With the recent presidential election won by Donald Trump, much attention has been paid to the fate of the landmark 2014 Paris climate accord, which commits nations to reduce their greenhouse gas emissions. But there’s concern among policymakers that the slow progress of grappling with the climate change impacts, such as flooding, will be halted by the next president.

“The Obama administration began this examination, but there’s much more to be done,” Hayes said. “I worry that it won’t be done under the Trump administration.”

Local floodplain managers — including those in Robeson County, where Lumberton is located — face the difficult task of encouraging homeowners to take the risk of flooding seriously, even when there is no legal requirement for them to own flood insurance.

Last year, for example, Robeson County held an open meeting for residents to find their homes on the floodplain map and ask questions about their risk. After weeks of advertising the meeting on the radio and in the local newspaper, Dixon Ivey, the county’s planning and zoning administrator, was stunned by the turnout.

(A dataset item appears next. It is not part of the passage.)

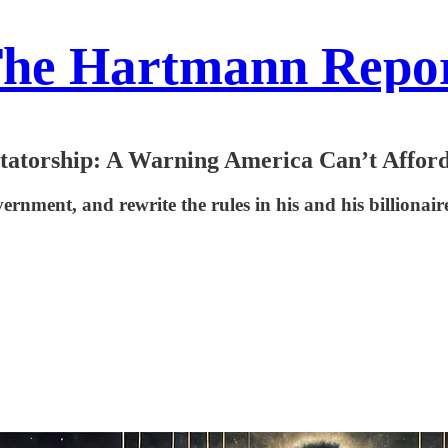
he Hartmann Repo
torship: A Warning America Can’t Afford
rnment, and rewrite the rules in his and his billionai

“Nobody showed up,” Ivey told BuzzFeed News. “I sat out here for an hour, and not a single person walked in.”

Food insurance is a tough financial sell, with rates varying widely based on elevation and other factors.

Just outside of a flood zone, like in this section of Lumberton, $425 per year will buy a homeowner $350,000 worth of coverage for a house without a basement. Still, without a requirement to buy the insurance, few homeowners do.

“There are probably very few people in this area with flood insurance because this is not a flood zone,” Randy Kirk, a lifelong Lumberton resident who lives down the street from the Frenches, told BuzzFeed News. He never bought any.

Unlike the Frenches, who fled to their son’s home about 20 miles away, Kirk decided to wait out most of the storm in Lumberton. The water came up about 12 to 18 inches along his single-story home, where Kirk, who works at a nearby sink manufacturer, lives with his wife and son.

By sandbagging his front porch, Kirk stopped the water from creeping into his living space. But over the next week, he noticed that his home’s insulation was soaked and sagging within its walls, and needed to be replaced.

“My floor may start buckling later,” Kirk said while working on his ATV, also inundated by Hurricane Matthew, in his backyard. “The water was just underneath the house. When you take the vent off, you could see water.” Such floor damage would usually be covered by federal flood insurance.

At the edge of the floodplain, the Kirk and French families were still among the more fortunate. Houses in surrounding neighborhoods were still inundated on the Saturday that the Frenches first visited their home. Approximately 1,100 other people in Robeson County, many with homes still swamped, were stuck in shelters.

Kirk and French applied for aid from FEMA, but the agency often offers loans to rebuild flooded houses. Any grants given out are “not designed to bring homeowners back to full recovery, but rather to begin the recovery process,” a FEMA spokesperson told BuzzFeed News.

“If they can’t help us,” Dennis French said, “I don’t know what I’m going to do.”